A little late, but it’s technically still the weekend right?
Here are a couple of pieces on the history of the Internet, or at least facets of Internet related technology, from Ars Technica:
“Cutting the Cord: How the World’s Engineers Built Wi-Fi” by Iljitsch van Beijnum and Jaume Barcelo. It gets a bit technical, but I’m not sure how that could be avoided in telling this story.
and
“Before Netscape: The Forgotten Browsers of the 1990s” by Matthew Lasar: Before Netscape? How many people even remember Netscape? Interesting retrospective complete with screenshots.
“The Grand Map” by Avi Steinberg at Paris Review: You’ve probably heard about the driverless cars that Google deploys to gather street-view images for Google Maps, some of you may even have seen one. But what else do these indiscriminate eyes gather into their field of vision? Quite a bit, and a good deal of it is decidedly not pleasant. Fascinating, but be advised some images lean toward disturbing.

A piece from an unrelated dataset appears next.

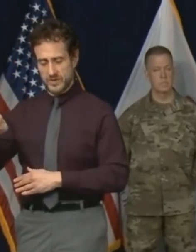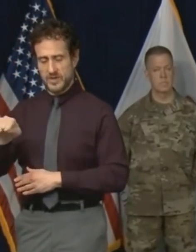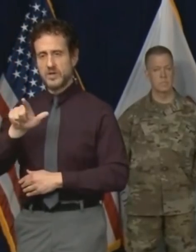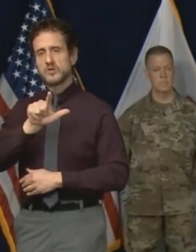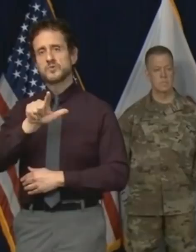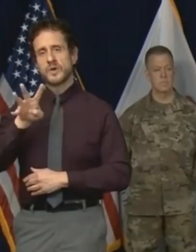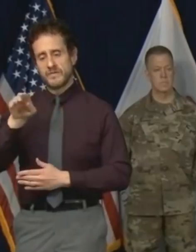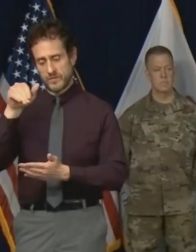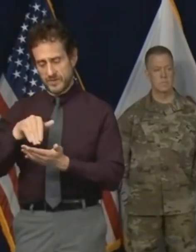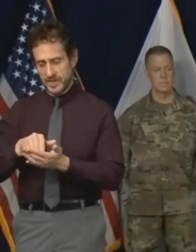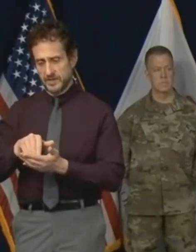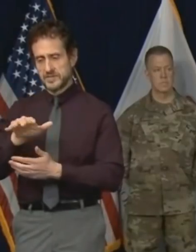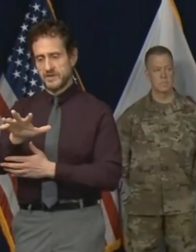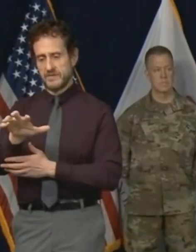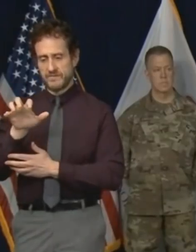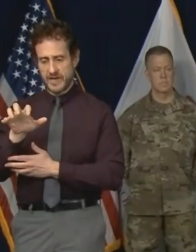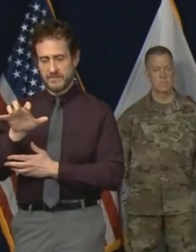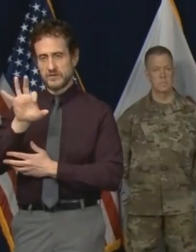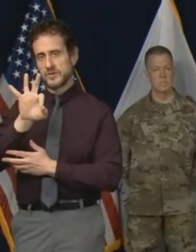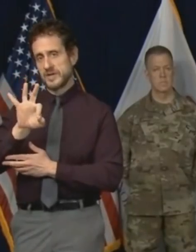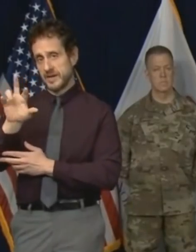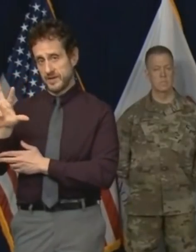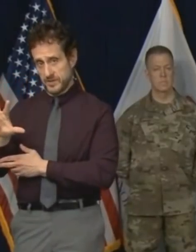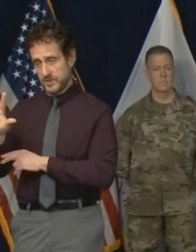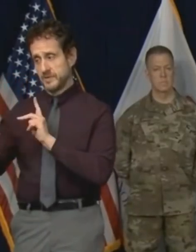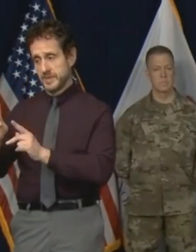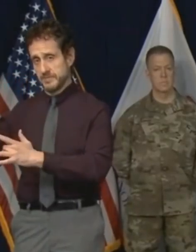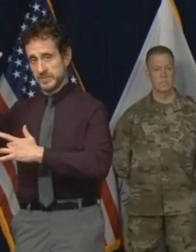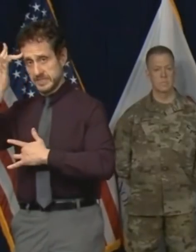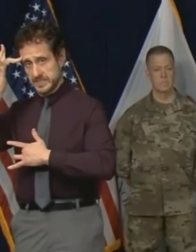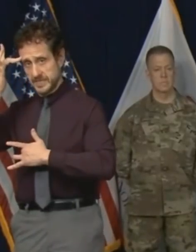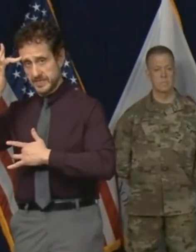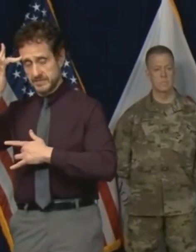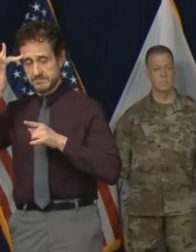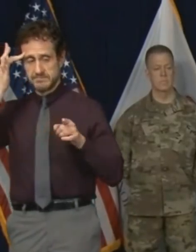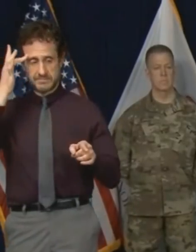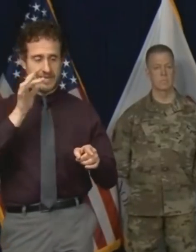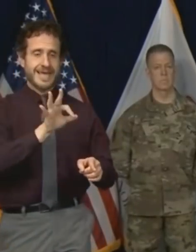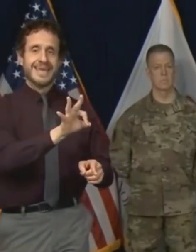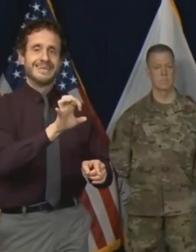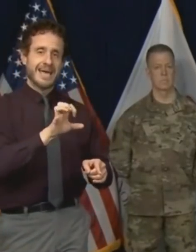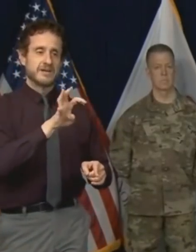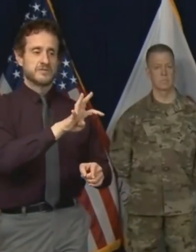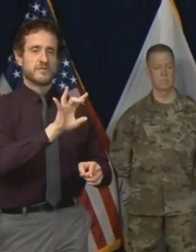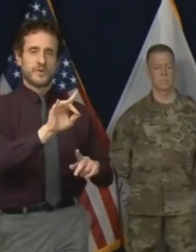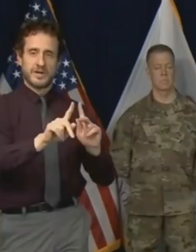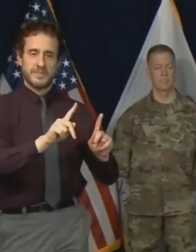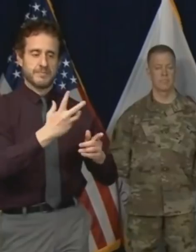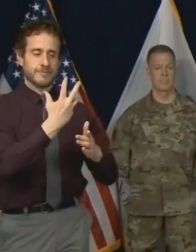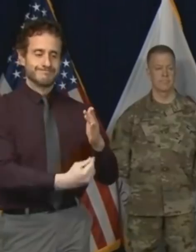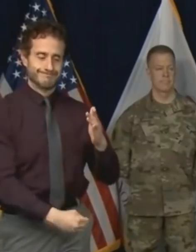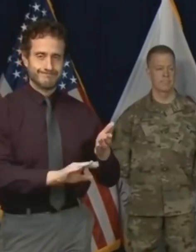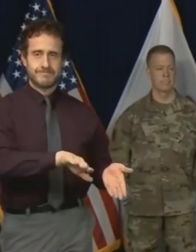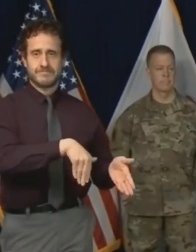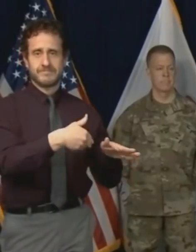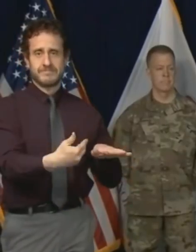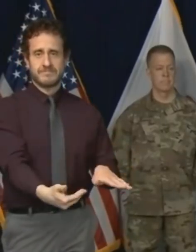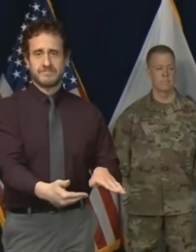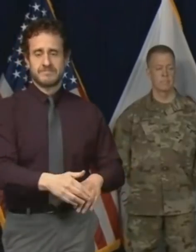24,593 along with 948 lives lost.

“The Consequences of Writing Without Reading” by Buzz Poole at Imprint. Title pretty much describes the piece. Nice reflection on the reading, writing, and solitude in a media-rich age in which solitude is viewed as a punishment of sorts. “Wanting to write without wanting to read is like wanting to use your imagination without wanting to know how.”
And finally, a couple of Infographics:
“7 Disruptive Innovations that Turned Markets Upside Down” from the folks at Mashable: Borders on providing a bit too much information, but otherwise an interesting, compact take on Google, Netflix, Pandora, and four others.
“Google and Your Memory” from the staff writers at Online Colleges. A representative of Online Colleges emailed me about their well-conceived and balanced info-graphic after coming across my recent post, “Don’t Offload Your Memory Quite Yet.” Take a look.